*WHAT THIS TASK INVOLVES*
Show each line of the data below that has the string "reference" in it.

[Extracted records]
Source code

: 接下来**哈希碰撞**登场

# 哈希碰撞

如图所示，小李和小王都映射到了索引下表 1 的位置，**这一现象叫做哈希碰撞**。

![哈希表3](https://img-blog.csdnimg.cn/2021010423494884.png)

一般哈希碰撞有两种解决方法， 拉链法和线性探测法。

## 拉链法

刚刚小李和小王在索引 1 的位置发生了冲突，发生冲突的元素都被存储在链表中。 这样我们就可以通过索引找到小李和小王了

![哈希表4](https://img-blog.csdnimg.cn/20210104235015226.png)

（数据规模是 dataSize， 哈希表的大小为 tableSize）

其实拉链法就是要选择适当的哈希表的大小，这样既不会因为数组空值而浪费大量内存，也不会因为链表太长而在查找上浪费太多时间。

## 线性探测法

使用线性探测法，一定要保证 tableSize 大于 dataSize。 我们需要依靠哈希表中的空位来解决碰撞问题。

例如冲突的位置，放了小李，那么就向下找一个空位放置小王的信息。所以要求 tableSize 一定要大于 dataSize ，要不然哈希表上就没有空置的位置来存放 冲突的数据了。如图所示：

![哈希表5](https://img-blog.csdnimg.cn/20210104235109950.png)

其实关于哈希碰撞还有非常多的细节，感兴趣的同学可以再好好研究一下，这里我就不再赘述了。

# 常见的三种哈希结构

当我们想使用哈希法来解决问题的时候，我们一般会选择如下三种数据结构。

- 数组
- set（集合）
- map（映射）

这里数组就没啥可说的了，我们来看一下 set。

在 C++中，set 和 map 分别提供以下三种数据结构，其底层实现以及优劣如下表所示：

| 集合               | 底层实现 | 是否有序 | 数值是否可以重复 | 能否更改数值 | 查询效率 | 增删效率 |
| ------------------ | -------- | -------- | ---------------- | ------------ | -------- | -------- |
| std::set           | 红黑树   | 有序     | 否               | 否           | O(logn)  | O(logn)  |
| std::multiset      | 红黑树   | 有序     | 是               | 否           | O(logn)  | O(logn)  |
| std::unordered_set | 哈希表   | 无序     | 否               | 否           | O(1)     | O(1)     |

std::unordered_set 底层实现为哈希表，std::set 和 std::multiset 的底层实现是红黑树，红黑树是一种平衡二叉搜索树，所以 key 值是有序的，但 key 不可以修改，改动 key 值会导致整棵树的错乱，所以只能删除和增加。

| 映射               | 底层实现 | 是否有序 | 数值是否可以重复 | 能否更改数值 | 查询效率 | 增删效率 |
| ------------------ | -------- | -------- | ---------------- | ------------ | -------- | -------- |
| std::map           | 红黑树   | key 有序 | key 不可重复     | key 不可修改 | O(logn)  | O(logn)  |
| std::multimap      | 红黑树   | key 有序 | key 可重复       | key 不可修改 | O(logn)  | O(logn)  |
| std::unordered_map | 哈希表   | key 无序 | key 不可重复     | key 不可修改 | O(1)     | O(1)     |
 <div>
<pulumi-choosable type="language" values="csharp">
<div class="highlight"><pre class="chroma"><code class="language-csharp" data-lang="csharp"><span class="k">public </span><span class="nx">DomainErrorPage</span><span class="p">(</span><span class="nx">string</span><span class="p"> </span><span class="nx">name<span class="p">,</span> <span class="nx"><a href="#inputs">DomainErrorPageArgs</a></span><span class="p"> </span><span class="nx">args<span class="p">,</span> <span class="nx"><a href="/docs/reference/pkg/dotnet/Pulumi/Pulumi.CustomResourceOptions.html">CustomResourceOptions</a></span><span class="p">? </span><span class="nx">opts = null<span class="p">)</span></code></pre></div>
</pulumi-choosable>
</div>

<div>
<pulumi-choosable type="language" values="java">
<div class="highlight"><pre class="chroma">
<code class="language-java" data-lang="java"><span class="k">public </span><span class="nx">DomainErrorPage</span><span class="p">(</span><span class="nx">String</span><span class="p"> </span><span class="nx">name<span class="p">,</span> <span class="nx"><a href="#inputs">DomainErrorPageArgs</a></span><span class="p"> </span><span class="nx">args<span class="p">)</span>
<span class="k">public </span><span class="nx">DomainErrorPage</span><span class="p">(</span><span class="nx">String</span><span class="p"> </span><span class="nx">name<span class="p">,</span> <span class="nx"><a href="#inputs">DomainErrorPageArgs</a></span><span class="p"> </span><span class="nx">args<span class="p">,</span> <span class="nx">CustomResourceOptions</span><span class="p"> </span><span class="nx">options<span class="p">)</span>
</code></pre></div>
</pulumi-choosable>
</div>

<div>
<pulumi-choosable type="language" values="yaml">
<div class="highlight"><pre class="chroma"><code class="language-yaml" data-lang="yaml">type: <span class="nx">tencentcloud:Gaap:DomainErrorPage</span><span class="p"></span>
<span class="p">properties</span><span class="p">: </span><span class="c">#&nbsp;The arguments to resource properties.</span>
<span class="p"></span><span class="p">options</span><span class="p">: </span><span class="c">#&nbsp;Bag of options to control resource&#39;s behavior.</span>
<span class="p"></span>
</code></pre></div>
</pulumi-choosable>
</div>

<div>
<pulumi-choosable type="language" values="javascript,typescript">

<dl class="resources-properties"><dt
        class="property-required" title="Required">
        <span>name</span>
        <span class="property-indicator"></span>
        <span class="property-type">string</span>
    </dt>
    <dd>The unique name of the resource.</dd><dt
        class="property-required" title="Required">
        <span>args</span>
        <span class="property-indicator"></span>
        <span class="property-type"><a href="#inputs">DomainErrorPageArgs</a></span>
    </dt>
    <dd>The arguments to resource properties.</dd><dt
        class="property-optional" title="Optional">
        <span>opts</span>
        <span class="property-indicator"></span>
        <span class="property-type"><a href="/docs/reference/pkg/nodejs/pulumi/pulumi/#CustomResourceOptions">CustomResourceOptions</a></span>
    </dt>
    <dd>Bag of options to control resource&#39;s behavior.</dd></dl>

*YOUR SOLUTION*
<div class="highlight"><pre class="chroma"><code class="language-csharp" data-lang="csharp"><span class="k">public </span><span class="nx">DomainErrorPage</span><span class="p">(</span><span class="nx">string</span><span class="p"> </span><span class="nx">name<span class="p">,</span> <span class="nx"><a href="#inputs">DomainErrorPageArgs</a></span><span class="p"> </span><span class="nx">args<span class="p">,</span> <span class="nx"><a href="/docs/reference/pkg/dotnet/Pulumi/Pulumi.CustomResourceOptions.html">CustomResourceOptions</a></span><span class="p">? </span><span class="nx">opts = null<span class="p">)</span></code></pre></div>
        <span class="property-type"><a href="/docs/reference/pkg/nodejs/pulumi/pulumi/#CustomResourceOptions">CustomResourceOptions</a></span>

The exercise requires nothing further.